Background: Pathological complete response (pCR) and postoperative carcinoembryonic antigen (CEA) respectively represent pathological and biological response to treatment and prognostic indictors for locally advanced rectal cancer. However, the prognostic significance of integrated pCR and postoperative CEA model is rarely investigated. Methods: This big-data intelligence platform-based cohort biomarker study extracted clinicopathological characteristics and postoperative CEA of 919 locally advanced (clinical stage II-III) rectal cancer patients receiving neoadjuvant treatment from 6125 cases between April 2011 through September 2018 at Sun Yat-sen University, the Sixth Affiliated Hospital. An integrated model was constructed using pCR combined with the cut-off value of postoperative CEA generated from the receiver operating characteristic (ROC) curve. The model stratified locally advanced rectal cancer patients into four groups. Results: Both pathological response-pCR and biological response-postoperative CEA were independent prognostic indicators. In all patients, the 3-year distant metastasis-free survival (DMFS) (70.0%) and disease-free survival (DFS) (64.8%) rates were significantly lower in patients without pCR and postoperative CEA > 2.78 ng/ml (all p values < 0.05). Among patients treated with < 3 months of postoperative adjuvant chemotherapy (ACT), all others had higher 3-year DMFS and DFS rates.
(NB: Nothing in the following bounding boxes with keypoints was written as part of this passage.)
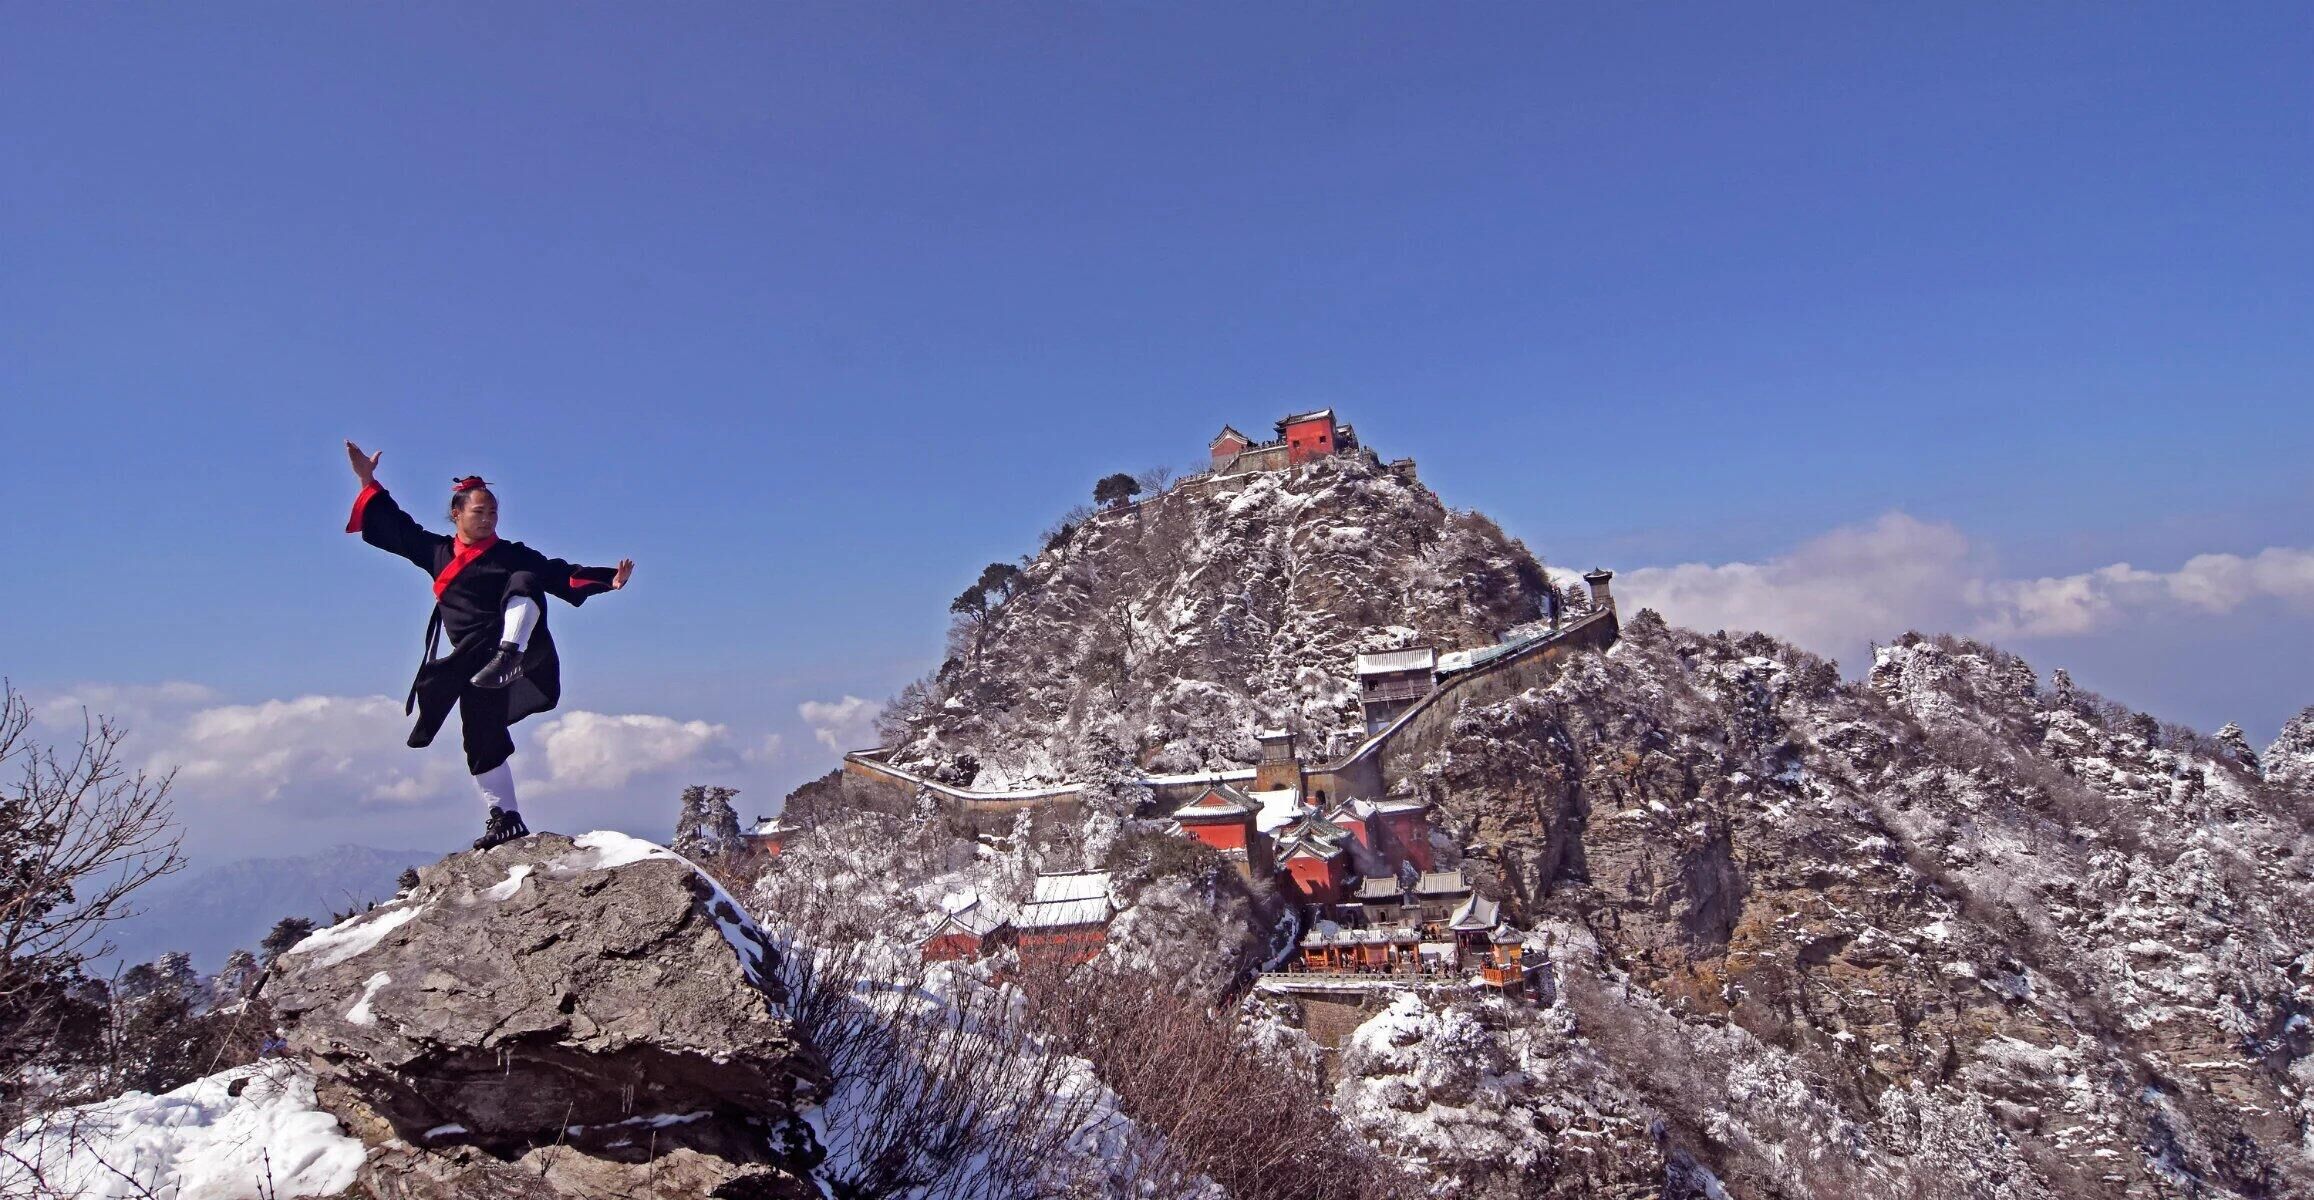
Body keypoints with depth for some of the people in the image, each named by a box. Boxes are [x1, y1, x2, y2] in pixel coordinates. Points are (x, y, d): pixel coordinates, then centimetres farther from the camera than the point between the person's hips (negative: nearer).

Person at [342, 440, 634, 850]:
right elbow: (396, 527, 22)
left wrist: (608, 579, -12)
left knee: (525, 583, -29)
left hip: (520, 648, -3)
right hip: (473, 662, 4)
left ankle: (510, 655, -49)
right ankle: (504, 818, 11)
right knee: (482, 740, 2)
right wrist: (368, 481, 20)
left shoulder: (512, 555, 7)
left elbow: (561, 574, 1)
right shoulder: (437, 552, 15)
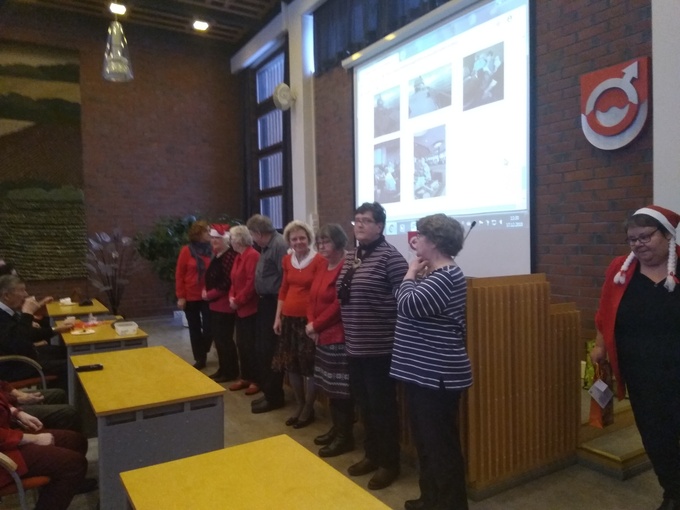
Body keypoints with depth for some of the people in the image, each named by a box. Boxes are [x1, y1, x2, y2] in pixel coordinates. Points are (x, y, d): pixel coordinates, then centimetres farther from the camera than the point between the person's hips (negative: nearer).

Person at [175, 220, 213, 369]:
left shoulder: (212, 250, -2)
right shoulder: (187, 250, -5)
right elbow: (179, 275, -3)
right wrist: (180, 296, -6)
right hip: (191, 297, -1)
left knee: (209, 328, 2)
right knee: (194, 329, 9)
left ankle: (202, 355, 29)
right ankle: (199, 359, 22)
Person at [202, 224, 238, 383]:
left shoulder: (230, 256, -18)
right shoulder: (217, 255, 13)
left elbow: (227, 283, -22)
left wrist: (209, 295, -13)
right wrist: (205, 291, 4)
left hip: (224, 304, -10)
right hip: (215, 304, 10)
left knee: (224, 339, 0)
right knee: (218, 338, 15)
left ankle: (231, 372, 13)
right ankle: (223, 369, 27)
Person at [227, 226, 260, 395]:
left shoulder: (252, 255, -15)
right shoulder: (239, 257, 14)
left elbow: (251, 283, -21)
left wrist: (238, 301, -15)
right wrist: (232, 297, 2)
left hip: (250, 308, -9)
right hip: (240, 308, 9)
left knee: (250, 345, -2)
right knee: (241, 344, 14)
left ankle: (256, 380, 8)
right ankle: (245, 377, 24)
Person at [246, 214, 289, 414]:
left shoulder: (280, 245, -18)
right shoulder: (267, 246, 14)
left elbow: (285, 277, -23)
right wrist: (261, 299, 13)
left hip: (274, 304, -10)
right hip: (265, 302, 10)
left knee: (270, 351, -2)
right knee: (262, 349, 16)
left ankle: (274, 396, 11)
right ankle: (268, 391, 28)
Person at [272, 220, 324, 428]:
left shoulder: (318, 260, -12)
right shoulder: (287, 260, 9)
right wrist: (278, 317, 12)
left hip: (309, 319, -6)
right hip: (289, 318, 7)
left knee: (309, 365, 3)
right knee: (291, 364, 13)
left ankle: (309, 409, 21)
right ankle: (299, 405, 30)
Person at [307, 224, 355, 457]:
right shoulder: (323, 267, 14)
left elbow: (339, 305, -20)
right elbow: (313, 298, 15)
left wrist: (316, 325, -12)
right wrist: (311, 324, -1)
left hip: (339, 337, -9)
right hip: (323, 336, 9)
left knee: (341, 389, 0)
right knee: (330, 387, 17)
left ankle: (345, 436, 13)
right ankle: (336, 429, 30)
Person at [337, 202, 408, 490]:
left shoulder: (389, 256, -13)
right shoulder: (350, 257, 11)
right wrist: (347, 330, 15)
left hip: (380, 346, -8)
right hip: (355, 345, 8)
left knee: (382, 406, 5)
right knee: (364, 404, 18)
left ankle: (390, 463, 22)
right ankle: (372, 455, 35)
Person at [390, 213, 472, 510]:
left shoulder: (446, 277, -18)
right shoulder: (435, 274, 14)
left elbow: (408, 305, -27)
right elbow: (411, 305, 13)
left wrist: (411, 273, -12)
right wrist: (416, 275, 2)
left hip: (437, 375, -11)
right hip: (422, 372, 11)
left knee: (441, 443, 2)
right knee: (425, 440, 20)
Among patients receiving ≥ 3 months of ACT, those without pCR had similar 3-year DMFS rates regardless of postoperative CEA level. Conclusions: The response integrated model with pCR and postoperative CEA not just effectively predict DMFS and DFS in locally advanced rectal cancer patients, but also was a predictive tool to potentially modify the optimal duration of ACT for locally advanced rectal cancer patients.